Critique | Musique

Who’s That Man – A Tribute to Conny Plank

Philippe Cornet
Philippe Cornet Journaliste musique

ELECTRONICA | Un album rend hommage au séminal producteur Conny Plank (1940-1987), accoucheur transgressif de l’après-mai 68 allemand et d’une vague synthétique…

DIVERS, WHO’S THAT MAN-A TRIBUTE TO CONNY PLANK, DISTRIBUÉ PAR V2. ****

Sur la photo improbable de la pochette, Conny Plank, frange de jeune fille et barbe de sapeur, est enserré dans un col-cravate guindé. Le contraste entre l’assaut capillaire et la tenue d’affaires réglementaire, c’est aussi la métaphore d’une vie en dessous du radar médiatique d’un brillant inventeur sonore.

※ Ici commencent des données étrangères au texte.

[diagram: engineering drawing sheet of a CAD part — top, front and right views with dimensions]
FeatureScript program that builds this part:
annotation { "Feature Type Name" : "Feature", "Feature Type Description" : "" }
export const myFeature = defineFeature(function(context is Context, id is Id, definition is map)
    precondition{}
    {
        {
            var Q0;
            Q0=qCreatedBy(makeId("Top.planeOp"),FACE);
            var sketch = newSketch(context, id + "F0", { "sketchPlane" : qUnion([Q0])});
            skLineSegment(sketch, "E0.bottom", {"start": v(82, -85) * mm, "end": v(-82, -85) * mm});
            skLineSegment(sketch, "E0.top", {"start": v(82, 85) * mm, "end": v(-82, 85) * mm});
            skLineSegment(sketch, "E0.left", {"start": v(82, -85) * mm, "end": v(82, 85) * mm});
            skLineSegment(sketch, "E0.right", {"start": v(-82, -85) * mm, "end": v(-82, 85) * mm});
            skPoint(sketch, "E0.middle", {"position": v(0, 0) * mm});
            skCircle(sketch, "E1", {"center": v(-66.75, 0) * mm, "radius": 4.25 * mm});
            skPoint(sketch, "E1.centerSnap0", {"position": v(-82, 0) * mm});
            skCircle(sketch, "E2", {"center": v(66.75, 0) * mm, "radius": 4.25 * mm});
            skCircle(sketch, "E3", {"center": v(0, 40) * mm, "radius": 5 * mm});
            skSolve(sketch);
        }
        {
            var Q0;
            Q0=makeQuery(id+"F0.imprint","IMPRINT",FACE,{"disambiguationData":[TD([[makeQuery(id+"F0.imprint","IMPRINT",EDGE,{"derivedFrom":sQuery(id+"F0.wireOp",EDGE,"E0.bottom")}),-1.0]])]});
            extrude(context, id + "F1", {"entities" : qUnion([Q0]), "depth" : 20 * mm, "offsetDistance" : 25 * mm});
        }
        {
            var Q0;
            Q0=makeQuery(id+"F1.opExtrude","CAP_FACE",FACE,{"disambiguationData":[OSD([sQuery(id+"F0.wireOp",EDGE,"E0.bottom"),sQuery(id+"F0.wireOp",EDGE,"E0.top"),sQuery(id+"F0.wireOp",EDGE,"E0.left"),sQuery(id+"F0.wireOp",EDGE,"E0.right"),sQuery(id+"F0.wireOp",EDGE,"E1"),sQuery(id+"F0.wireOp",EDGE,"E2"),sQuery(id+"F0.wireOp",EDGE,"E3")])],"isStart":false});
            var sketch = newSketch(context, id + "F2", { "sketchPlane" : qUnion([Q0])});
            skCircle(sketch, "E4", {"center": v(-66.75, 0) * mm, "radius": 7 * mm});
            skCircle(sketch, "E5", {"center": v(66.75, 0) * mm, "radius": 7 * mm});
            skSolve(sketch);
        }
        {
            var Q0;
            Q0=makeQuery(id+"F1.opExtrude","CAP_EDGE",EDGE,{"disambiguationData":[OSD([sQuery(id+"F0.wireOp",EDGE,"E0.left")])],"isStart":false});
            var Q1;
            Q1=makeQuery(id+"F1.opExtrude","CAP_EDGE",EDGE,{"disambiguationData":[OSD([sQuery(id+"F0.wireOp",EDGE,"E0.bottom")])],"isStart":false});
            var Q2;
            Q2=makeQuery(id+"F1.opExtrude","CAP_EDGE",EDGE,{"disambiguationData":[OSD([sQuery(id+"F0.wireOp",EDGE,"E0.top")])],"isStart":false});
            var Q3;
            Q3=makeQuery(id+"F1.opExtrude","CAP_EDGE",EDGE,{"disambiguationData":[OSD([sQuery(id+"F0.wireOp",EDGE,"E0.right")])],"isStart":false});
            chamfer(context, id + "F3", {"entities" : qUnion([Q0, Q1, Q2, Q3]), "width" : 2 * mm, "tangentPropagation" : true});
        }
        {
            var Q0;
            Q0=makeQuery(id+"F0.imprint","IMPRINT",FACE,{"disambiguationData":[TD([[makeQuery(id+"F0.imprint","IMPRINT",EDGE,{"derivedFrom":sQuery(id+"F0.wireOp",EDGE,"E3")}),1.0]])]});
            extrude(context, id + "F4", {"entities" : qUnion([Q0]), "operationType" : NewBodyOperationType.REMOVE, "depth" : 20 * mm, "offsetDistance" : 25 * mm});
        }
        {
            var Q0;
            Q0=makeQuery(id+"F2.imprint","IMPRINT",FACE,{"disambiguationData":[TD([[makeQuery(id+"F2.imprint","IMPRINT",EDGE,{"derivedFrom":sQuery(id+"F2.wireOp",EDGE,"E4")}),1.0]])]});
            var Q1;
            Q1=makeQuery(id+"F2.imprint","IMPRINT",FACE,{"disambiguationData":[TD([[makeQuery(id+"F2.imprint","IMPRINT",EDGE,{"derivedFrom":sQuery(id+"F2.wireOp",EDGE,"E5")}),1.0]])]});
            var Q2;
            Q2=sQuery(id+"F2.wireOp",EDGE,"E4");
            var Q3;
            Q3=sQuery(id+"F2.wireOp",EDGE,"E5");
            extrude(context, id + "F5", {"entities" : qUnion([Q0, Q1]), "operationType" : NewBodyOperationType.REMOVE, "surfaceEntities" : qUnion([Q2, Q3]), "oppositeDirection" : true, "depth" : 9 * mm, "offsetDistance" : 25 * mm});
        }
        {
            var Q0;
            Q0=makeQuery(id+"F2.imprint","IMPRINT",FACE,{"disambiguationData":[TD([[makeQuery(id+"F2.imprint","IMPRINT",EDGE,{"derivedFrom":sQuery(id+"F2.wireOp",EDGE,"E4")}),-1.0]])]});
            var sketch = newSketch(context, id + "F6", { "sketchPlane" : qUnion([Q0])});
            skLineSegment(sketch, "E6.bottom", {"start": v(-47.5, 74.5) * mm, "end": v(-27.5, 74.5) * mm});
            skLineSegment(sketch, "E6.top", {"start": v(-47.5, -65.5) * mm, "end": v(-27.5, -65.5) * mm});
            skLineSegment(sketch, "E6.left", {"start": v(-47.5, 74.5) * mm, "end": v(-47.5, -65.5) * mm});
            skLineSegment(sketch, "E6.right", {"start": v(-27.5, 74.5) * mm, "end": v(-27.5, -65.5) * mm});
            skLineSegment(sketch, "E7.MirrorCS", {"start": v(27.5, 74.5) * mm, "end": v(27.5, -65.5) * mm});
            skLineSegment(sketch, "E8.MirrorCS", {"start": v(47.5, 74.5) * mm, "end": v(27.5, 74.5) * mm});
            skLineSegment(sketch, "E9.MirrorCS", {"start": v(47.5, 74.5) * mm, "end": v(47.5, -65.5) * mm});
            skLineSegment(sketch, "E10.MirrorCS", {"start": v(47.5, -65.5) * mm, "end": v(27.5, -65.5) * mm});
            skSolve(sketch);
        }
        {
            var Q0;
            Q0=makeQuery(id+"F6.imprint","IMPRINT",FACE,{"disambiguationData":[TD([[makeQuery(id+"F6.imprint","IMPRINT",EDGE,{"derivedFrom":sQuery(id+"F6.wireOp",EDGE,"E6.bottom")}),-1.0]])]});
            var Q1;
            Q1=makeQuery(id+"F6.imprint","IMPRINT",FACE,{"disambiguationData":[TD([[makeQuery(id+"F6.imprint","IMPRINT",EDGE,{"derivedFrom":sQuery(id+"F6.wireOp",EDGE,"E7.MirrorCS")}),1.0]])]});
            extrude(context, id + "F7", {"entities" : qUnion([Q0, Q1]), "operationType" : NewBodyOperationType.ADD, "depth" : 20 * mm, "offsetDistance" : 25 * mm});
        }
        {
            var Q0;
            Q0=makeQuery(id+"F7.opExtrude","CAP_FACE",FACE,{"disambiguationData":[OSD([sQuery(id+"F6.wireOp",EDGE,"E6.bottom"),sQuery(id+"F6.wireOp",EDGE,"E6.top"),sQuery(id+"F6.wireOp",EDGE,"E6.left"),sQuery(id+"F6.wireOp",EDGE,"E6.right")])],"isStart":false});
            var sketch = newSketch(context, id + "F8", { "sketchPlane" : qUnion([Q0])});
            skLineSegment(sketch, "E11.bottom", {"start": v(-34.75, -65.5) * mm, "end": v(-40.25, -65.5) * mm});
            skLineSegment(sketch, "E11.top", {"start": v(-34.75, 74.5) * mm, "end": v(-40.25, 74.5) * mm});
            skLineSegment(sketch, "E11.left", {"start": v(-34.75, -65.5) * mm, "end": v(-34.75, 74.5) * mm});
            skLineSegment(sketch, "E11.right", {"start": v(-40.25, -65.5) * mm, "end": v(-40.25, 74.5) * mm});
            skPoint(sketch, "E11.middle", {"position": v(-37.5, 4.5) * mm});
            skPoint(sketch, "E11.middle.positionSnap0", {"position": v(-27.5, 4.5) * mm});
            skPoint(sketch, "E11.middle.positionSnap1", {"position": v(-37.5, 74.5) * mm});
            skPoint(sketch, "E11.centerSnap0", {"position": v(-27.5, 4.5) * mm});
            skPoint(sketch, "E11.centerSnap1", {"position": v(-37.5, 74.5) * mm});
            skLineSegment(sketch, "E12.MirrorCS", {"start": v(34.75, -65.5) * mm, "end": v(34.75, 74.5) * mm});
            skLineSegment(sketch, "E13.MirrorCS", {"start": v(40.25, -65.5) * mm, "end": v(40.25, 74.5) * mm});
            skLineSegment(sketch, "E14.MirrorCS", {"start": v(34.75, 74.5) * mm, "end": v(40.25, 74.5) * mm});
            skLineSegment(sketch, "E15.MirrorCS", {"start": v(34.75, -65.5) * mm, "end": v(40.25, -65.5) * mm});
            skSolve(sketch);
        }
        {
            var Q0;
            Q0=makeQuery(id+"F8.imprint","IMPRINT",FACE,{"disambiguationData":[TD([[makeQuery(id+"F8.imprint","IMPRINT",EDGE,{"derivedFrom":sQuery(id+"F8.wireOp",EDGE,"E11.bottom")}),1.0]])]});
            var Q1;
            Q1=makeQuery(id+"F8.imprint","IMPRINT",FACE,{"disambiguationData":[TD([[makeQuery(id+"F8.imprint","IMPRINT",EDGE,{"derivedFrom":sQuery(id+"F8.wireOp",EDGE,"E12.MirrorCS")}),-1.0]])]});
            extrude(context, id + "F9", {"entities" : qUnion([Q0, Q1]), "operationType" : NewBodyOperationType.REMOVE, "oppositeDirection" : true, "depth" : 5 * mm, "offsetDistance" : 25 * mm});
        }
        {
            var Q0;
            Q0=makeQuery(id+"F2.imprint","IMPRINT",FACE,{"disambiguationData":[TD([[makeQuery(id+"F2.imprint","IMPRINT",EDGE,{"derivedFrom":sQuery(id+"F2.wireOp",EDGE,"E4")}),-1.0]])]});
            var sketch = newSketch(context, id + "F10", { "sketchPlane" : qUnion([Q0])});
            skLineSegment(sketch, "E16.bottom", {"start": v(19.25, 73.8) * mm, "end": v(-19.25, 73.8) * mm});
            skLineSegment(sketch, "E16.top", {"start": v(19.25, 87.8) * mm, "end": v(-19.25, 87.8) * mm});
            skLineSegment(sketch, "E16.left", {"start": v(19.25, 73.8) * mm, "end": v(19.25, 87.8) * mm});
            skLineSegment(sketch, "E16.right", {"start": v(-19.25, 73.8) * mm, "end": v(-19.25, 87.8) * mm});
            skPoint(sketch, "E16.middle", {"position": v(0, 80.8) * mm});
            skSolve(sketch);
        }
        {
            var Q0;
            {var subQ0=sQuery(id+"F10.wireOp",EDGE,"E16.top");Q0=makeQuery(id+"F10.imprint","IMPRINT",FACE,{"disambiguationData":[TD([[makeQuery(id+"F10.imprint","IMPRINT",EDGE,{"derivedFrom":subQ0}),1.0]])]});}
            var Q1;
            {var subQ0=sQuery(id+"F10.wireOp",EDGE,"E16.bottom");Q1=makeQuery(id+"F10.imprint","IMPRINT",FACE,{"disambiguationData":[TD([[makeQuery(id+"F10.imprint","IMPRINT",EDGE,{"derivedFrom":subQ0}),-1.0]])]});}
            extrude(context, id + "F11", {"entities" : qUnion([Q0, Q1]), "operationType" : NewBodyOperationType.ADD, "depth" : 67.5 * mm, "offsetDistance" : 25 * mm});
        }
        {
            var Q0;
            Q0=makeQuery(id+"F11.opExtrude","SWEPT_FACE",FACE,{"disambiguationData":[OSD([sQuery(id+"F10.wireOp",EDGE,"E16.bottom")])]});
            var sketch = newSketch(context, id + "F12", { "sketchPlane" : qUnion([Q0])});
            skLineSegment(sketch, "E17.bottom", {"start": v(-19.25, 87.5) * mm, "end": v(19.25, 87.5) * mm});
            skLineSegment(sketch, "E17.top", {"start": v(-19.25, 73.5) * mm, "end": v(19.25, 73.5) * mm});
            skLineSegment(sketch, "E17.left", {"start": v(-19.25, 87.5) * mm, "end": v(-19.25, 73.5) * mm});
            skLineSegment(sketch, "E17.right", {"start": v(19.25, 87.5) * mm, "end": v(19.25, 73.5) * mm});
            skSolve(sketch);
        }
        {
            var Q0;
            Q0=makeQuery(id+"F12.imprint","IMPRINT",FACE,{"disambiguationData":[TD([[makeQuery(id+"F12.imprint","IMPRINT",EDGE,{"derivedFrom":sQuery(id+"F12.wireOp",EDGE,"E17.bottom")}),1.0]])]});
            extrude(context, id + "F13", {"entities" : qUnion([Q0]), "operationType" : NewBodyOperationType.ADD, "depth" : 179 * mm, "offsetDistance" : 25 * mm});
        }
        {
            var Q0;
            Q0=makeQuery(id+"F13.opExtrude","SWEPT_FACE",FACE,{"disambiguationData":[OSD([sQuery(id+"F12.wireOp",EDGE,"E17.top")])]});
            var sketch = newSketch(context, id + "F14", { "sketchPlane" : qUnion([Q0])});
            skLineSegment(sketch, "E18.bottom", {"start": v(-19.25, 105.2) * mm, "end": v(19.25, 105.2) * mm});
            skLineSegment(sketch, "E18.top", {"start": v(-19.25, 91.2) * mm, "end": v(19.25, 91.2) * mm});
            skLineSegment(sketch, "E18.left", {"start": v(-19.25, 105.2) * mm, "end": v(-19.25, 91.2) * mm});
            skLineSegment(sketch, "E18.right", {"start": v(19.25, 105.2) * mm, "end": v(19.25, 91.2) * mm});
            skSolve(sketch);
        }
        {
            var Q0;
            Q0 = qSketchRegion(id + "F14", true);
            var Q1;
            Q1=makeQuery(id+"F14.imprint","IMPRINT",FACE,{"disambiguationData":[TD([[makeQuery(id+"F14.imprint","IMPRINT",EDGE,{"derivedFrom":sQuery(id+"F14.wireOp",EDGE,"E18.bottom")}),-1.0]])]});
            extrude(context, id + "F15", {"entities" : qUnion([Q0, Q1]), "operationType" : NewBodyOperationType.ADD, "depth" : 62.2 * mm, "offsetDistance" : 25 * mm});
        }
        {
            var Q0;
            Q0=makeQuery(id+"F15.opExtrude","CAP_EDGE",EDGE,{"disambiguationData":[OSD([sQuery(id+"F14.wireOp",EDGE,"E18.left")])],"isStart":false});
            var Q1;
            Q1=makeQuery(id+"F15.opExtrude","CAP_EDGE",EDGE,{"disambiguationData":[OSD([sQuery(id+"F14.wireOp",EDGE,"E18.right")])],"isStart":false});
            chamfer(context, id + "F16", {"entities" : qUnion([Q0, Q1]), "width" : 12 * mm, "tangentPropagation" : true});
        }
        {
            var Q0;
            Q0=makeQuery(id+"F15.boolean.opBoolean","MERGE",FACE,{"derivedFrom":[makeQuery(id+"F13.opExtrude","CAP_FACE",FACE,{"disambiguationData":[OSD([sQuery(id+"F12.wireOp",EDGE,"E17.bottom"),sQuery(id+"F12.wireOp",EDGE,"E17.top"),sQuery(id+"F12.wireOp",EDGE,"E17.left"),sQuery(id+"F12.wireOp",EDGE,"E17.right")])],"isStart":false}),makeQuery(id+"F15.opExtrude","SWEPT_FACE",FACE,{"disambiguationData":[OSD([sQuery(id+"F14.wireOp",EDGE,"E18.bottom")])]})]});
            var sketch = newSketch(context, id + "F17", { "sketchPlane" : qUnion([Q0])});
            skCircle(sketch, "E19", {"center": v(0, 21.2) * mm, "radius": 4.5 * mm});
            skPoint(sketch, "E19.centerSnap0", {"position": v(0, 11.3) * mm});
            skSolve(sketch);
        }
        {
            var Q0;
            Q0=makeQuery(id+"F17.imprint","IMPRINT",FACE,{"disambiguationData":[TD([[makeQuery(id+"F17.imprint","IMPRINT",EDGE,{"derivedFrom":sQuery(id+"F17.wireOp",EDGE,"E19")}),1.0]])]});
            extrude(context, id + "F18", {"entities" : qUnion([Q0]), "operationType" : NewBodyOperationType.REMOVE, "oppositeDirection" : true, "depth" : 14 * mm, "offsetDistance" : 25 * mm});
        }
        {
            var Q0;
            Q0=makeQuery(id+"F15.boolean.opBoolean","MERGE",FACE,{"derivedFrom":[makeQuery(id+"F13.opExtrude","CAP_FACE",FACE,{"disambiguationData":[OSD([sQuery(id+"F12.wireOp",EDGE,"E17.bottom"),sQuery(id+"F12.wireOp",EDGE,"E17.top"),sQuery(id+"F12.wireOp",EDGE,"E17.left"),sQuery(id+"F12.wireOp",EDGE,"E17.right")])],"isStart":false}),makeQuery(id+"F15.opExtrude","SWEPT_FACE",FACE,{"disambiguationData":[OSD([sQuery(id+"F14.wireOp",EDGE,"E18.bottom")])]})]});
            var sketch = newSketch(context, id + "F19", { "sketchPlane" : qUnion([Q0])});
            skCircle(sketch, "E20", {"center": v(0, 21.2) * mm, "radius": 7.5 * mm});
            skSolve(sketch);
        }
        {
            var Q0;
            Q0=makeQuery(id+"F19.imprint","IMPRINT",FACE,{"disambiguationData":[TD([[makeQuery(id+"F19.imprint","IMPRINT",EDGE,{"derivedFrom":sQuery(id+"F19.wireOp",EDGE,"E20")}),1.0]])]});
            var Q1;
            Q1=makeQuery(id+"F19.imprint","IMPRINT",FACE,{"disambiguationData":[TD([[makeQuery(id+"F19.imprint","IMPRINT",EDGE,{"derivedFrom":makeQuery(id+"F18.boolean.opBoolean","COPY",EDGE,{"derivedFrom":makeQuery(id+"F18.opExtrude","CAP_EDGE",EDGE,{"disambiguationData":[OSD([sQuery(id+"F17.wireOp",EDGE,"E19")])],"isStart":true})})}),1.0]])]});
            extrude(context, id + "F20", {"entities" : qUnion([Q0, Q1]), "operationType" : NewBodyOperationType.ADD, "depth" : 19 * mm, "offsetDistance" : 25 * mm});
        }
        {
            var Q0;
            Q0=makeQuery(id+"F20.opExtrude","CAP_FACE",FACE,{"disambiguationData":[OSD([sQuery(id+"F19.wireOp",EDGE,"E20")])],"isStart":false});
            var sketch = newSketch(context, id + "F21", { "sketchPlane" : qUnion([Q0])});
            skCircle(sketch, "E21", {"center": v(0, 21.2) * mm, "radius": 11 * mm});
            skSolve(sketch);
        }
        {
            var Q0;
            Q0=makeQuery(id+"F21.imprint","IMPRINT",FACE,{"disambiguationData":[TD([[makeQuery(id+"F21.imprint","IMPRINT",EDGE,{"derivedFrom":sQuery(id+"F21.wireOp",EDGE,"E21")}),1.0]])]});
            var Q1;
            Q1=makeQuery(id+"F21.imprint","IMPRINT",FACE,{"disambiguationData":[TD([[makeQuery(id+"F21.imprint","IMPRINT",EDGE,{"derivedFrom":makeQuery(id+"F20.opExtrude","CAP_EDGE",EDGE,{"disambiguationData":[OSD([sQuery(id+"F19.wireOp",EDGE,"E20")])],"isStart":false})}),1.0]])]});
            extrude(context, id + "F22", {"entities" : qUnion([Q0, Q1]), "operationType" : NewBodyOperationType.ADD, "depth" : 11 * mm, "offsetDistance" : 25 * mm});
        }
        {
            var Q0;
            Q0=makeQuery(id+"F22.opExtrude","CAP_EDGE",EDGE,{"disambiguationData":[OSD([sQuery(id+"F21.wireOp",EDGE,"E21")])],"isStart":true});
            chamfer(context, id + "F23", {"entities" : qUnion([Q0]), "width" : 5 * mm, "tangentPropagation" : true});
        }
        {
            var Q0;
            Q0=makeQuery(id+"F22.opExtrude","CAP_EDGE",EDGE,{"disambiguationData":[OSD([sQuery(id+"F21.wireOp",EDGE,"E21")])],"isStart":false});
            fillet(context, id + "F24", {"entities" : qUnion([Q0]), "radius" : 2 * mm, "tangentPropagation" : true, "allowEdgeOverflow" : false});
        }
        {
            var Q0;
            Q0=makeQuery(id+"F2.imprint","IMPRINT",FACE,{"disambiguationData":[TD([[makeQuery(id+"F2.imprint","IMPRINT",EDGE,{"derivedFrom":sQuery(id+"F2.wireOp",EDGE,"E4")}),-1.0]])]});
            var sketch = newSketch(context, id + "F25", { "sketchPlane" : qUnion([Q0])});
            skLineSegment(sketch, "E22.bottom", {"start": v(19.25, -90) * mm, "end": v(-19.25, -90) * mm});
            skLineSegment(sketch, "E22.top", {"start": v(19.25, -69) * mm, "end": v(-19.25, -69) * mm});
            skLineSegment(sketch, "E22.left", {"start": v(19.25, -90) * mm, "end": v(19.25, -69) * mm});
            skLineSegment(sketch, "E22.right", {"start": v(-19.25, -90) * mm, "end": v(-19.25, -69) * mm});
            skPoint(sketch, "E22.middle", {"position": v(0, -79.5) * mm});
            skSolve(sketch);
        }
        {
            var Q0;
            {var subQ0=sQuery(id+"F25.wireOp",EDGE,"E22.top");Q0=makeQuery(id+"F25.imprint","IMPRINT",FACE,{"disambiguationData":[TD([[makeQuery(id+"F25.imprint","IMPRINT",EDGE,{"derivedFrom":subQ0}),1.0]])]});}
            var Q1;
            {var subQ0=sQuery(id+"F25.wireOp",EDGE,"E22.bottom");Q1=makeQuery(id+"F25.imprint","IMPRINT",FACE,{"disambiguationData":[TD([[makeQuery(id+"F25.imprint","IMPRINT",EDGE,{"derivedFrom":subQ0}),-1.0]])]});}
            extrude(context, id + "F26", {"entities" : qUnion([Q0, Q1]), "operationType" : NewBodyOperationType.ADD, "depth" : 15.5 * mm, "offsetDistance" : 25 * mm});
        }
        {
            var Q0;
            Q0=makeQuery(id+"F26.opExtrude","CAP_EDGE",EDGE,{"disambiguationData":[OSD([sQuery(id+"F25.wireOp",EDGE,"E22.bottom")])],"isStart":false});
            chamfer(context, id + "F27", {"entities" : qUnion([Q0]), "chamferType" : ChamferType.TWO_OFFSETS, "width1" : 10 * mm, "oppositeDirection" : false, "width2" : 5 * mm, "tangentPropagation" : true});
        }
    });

Le futur ingé son en tournée de Marlene Dietrich (…), naît en début de Seconde Guerre mondiale dans une petite ville de Rhénanie: sur les troubles historiques concomitants à cette location de départ, on peut sans doute greffer l’amour à venir des rythmiques cassées et des orages magnétiques rompant la tradition, un peu comme si Stockhausen -dont il a été assistant- aimait le Top 50. Cette fonction alors nouvelle de designer sonore, Konrad « Conny » Plank, la rode à la fin des années 60 à Berlin, épicentre névrotique de l’après-68. Une première rencontre d’importance arrive avec la production de l’album de Kluster en 1969: jusqu’à la fin de sa vie, Plank restera lié à l’un de ses membres, Dieter Moebius. Sous différentes configurations, trois morceaux de l’album hommage attestent de l’originalité de ces crachins sonores, expérimentaux sans être étanches aux intentions pop. De lien en lien, de Moebius à Neu! -et son survivant Michael Rother, présent sur la compile-, Plank édifie à l’été 1974 son propre studio au sud de Cologne, et tisse peu à peu un vaste réseau d’artistes dans le même esprit effronté de « nouvelle grande musique allemande ». Aux retentissements forcément internationaux. John Lydon période Public Image est fan à vie. Entre autres, Plank produira rien moins que les quatre premiers et séminaux albums de Kraftwerk, absents de ce disque-ci -on imagine pour des questions de droits.

U2 recalé

En 1982, Plank définissait ainsi son travail au magazine allemand Musikexpress: « Au-delà des aspects techniques, le boulot de producteur, de la façon dont je le comprends, est de créer une atmosphère complètement libérée de la peur et de la réserve, de trouver ce moment absolument naïf « d’innocence ». » Ce qui lui avait permis de dire non à U2 pour la production de The Joshua Tree (« je ne peux pas travailler avec ce chanteur ») ou, pour un album d’Ultravox, de passer un luxueux arrangement orchestral de George Martin à la moulinette de la distorsion. Avant d’être prématurément fauché -comme on dit- par un cancer en décembre 1987, Plank a construit ce qu’il faut bien appeler « une oeuvre », joliment approchée dans cette compile CD ou dans le box plus généreux (1), riche en surprises et en mémoires bouillantes. Une plage d’Eurythmics (Le sinistre) ou un titre de D.A.F. (Alles ist Gut) en sont deux échantillons parmi d’autres, illustrant Plank comme une sorte de Phil Spector du synthé. Pas moins…

(1) LE BOX DE QUATRE CD CONTIENT INÉDITS, REMIX ET UN LIVE DE PLANK & FRIENDS DATÉ DE 1986.